### Given text

☆ ☆ ☆ ☆

Open Access

Survival Benefit of Neoadjuvant Chemotherapy for Locally Advanced Adenocarcinoma of Esophagogastric Junction

SUZUKI SATOSHI 1
KANAJI SHINGO 1
URAKAWA NAOKI 1
TAKIGUCHI GOSUKE 1
HASEGAWA HIROSHI 1
MATSUDA YOSHIKO 1
YAMASHITA KIMIHIRO 1
MATSUDA TAKERU 1
OSHIKIRI TARO 1
NAKAMURA TETSU 1
  &  
KAKEJI YOSHIHIRO 1

1Division of Gastrointestinal Surgery, Department of Surgery, Graduate School of Medicine, Kobe University, Kobe, Japan

Cancer Diagnosis & Prognosis Jul-Aug; 1(3): 185-191 DOI: 10.21873/cdp.10025
Received 12 March 2021 | Revised 03 December 2024 | Accepted 07 July 2021
Corresponding author
Satoshi Suzuki, Division of Gastrointestinal Surgery, Department of Surgery, Graduate School of Medicine, Kobe University, 7-5-2 Kusunoki-cho, Chuo-ku, Hyogo, Kobe 650- 0017, Japan. Tel: +81 783825925, Fax: +81 783825939 ss147@med.kobe-u.ac.jp

Abstract

Background/Aim: Adenocarcinoma of the esophagogastric junction (AEG) is refractory even when curative resection is followed by adjuvant chemotherapy. This study evaluated the efficacy of neoadjuvant chemotherapy (NAC) using an oral fluoropyrimidine-platinum regimen for AEG. Patients and Methods: Out of 35 patients with locally advanced AEG who underwent curative resection, 21 who underwent surgery first and 14 who received NAC were retrospectively compared in terms of survival. Results: The NAC regimens comprised of S-1 or capecitabine plus oxaliplatin or cisplatin; trastuzumab was added to six borderline resectable cases. The downstaging rate was 50% and the pathological response rate including complete response (29%) was 50%. The three-year relapse-free survival in the NAC group was significantly superior than the surgery-first group (78% vs. 22%, p=0.011). The NAC group had a significantly longer median survival time than the surgery-first group (NR vs. 29 months, p=0.032). Conclusion: NAC using an oral fluoropyrimidine-platinum regimen may provide survival benefit in AEG.

☆ ☆ ☆ ☆

Saved entries
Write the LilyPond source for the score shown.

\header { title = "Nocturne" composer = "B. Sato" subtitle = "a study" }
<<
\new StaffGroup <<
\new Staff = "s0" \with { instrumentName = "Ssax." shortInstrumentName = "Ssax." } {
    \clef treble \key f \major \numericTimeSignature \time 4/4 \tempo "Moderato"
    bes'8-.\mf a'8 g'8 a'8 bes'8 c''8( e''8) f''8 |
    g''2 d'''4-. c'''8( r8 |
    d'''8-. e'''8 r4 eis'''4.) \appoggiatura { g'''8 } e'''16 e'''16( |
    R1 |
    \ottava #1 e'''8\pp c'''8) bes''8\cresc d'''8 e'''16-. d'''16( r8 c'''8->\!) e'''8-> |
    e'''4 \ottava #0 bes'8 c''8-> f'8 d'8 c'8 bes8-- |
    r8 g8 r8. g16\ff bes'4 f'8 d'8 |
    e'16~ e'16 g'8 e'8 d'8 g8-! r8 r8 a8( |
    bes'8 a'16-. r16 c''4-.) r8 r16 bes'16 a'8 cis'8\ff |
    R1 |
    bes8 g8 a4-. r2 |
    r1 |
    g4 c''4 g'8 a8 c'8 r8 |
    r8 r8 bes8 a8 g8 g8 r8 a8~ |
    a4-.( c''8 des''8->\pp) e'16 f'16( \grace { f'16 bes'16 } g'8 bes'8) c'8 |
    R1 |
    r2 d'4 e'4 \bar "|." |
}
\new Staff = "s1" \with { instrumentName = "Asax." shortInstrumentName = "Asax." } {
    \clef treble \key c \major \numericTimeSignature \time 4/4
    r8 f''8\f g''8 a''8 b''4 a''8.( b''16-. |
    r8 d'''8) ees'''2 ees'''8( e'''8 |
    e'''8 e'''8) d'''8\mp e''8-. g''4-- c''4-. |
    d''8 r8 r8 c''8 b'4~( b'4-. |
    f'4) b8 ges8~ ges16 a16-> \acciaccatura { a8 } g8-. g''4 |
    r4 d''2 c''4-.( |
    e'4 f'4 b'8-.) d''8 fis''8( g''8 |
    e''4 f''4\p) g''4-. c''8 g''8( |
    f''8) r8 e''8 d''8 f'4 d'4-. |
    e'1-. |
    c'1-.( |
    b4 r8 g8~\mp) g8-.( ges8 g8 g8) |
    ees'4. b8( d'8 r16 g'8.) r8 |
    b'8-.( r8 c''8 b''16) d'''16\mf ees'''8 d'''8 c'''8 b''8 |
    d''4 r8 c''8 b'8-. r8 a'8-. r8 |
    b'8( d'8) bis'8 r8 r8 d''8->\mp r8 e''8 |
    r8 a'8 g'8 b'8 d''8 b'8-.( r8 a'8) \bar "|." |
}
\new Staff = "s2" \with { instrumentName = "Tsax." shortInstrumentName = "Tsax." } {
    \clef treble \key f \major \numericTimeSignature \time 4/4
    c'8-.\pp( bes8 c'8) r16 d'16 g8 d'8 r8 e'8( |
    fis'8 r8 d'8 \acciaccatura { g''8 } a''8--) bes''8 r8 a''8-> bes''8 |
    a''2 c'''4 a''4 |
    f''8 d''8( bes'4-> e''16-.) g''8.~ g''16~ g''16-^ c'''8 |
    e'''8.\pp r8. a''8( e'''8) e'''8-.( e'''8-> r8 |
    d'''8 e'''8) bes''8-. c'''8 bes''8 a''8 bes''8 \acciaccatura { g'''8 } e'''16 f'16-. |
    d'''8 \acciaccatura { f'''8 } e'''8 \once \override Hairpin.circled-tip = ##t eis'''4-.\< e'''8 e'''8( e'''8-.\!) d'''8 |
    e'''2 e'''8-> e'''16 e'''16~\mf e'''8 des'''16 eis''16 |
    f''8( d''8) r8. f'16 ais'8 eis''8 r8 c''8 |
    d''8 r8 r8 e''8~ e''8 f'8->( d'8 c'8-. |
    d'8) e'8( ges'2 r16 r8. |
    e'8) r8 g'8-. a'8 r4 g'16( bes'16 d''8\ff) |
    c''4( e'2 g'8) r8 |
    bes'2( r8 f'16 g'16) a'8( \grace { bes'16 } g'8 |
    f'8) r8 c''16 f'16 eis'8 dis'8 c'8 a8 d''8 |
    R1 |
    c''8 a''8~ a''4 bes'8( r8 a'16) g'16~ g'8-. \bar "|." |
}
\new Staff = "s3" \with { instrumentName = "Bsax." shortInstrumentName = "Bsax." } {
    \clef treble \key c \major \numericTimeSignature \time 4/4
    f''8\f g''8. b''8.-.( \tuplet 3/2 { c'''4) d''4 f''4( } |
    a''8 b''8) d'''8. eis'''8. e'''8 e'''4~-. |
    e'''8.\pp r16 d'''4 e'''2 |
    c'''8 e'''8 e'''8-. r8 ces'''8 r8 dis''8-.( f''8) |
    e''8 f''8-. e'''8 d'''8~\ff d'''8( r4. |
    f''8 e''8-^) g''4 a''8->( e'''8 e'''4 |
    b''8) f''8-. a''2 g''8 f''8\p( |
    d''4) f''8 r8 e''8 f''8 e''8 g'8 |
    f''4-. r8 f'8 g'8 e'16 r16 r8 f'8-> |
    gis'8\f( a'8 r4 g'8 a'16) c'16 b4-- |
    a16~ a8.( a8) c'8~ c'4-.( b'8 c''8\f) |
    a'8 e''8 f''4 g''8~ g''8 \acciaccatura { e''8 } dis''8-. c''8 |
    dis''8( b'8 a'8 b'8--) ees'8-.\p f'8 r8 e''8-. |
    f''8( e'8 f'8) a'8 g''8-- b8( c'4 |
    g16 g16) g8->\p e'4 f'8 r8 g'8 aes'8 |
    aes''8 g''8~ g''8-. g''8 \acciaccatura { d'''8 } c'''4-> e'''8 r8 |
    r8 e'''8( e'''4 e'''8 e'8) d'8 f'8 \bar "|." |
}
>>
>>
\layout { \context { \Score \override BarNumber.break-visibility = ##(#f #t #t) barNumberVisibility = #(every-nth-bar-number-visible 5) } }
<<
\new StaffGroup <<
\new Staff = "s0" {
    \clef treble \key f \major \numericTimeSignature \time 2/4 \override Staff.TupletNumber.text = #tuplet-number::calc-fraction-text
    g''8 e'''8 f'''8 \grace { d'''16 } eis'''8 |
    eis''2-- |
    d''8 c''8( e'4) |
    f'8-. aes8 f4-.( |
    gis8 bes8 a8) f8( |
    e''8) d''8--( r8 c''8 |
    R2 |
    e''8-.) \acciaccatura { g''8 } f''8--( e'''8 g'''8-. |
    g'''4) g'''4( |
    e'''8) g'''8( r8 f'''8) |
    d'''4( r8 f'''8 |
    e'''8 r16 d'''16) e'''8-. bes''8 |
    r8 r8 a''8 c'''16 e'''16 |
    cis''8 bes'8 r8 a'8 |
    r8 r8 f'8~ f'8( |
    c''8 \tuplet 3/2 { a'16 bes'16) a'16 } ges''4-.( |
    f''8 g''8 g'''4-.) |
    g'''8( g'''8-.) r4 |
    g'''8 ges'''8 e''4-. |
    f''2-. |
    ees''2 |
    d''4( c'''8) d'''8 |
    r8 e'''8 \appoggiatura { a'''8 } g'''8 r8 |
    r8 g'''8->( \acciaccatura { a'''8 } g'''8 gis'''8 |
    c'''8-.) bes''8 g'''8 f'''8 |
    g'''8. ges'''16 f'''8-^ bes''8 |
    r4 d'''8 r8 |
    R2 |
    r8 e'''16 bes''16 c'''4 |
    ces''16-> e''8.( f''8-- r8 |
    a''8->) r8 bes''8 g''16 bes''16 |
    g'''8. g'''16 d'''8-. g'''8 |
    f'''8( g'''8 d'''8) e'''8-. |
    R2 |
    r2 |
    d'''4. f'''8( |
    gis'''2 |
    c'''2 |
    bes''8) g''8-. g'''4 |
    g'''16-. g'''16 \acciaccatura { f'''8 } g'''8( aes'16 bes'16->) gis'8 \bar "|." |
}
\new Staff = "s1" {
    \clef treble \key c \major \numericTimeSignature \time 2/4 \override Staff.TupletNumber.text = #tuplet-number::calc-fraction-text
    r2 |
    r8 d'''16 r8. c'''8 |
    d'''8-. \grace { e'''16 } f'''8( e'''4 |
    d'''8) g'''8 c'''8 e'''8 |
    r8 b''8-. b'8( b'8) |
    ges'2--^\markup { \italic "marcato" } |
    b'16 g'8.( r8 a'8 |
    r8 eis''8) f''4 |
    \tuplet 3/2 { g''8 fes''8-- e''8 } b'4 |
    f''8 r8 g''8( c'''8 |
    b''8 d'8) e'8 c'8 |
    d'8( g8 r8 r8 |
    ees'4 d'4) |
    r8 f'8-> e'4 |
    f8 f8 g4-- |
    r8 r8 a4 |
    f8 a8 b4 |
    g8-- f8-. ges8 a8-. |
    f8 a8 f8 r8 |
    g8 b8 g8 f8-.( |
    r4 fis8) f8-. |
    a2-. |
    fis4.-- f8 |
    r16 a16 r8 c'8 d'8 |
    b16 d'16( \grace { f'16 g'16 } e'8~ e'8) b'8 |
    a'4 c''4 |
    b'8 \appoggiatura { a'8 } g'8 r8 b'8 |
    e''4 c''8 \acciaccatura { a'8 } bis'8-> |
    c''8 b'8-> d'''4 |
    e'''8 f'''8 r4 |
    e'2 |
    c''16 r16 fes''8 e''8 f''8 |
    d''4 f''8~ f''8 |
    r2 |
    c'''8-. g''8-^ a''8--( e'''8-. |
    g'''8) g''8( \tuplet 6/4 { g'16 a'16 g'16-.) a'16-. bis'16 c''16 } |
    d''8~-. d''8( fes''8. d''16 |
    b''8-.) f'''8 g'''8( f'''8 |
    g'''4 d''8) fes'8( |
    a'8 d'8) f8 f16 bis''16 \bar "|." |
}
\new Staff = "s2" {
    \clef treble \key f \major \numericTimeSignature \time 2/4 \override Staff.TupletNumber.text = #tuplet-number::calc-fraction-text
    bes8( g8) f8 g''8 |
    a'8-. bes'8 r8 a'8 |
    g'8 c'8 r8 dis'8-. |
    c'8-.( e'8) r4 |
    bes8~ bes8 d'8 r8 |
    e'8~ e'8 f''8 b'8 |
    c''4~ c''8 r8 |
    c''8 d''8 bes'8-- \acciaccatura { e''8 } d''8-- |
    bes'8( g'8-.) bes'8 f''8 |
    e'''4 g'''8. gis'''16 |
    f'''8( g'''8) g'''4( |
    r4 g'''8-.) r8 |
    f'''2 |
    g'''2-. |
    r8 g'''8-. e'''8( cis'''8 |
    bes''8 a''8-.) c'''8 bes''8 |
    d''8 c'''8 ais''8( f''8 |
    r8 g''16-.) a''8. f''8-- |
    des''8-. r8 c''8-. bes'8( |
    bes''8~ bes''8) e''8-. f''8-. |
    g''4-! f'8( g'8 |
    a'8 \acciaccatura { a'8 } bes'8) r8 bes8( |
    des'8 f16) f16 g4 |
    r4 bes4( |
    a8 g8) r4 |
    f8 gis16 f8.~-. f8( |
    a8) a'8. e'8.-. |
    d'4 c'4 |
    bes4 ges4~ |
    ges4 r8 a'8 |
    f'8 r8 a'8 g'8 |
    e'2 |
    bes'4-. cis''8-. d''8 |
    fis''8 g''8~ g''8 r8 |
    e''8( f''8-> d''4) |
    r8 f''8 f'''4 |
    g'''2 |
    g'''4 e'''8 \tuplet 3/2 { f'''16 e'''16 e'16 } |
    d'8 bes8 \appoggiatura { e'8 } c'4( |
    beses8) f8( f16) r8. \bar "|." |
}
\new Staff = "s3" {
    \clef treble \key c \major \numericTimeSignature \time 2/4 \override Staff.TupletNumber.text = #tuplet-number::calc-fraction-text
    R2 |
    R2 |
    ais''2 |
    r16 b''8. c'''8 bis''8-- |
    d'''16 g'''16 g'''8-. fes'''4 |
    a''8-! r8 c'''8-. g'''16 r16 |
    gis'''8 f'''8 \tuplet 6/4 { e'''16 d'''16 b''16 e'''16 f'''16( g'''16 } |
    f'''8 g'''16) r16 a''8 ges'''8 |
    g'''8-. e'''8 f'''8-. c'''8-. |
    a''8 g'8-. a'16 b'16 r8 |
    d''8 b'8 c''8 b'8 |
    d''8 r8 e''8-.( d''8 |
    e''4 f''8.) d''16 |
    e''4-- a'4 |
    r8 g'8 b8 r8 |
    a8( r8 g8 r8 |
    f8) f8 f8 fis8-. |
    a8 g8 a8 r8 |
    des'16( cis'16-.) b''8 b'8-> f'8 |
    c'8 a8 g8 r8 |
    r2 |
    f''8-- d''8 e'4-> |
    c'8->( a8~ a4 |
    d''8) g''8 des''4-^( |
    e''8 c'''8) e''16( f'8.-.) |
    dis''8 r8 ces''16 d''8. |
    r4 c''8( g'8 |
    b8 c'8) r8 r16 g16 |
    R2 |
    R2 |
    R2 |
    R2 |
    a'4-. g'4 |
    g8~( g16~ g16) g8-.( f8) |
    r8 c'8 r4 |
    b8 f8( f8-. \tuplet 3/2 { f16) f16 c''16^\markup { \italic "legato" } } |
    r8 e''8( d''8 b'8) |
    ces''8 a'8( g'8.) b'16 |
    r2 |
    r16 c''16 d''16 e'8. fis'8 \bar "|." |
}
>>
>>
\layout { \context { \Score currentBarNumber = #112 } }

☆ ☆ ☆ ☆

### Task A
Answer these from the abstract:
(i) How many patients underwent surgery first?
(ii) How many borderline resectable cases had trastuzumab added?
(iii) What was the three-year relapse-free survival in the NAC group?
### Task B
Decide whether each statement agrees with the abstract:
(i) The two patient groups were compared prospectively.
(ii) The complete response rate was 29%.
(iii) The surgery-first group had a median survival time of 29 months.
### Task C
Using the background section of the abstract, explain what problem with treating AEG leads into the study's aim.
Use only the abstract on neoadjuvant chemotherapy for esophagogastric junction adenocarcinoma; the data play no part.

### Exercise response A
(i) 21
(ii) Six
(iii) 78%

### Exercise response B
(i) No: "21 who underwent surgery first and 14 who received NAC were retrospectively compared in terms of survival"
(ii) Yes: "the pathological response rate including complete response (29%) was 50%"
(iii) Yes: "The NAC group had a significantly longer median survival time than the surgery-first group (NR vs. 29 months, p=0.032)"

### Exercise response C
AEG is refractory even when curative resection is followed by adjuvant chemotherapy. Against that background, the study evaluated the efficacy of neoadjuvant chemotherapy using an oral fluoropyrimidine-platinum regimen.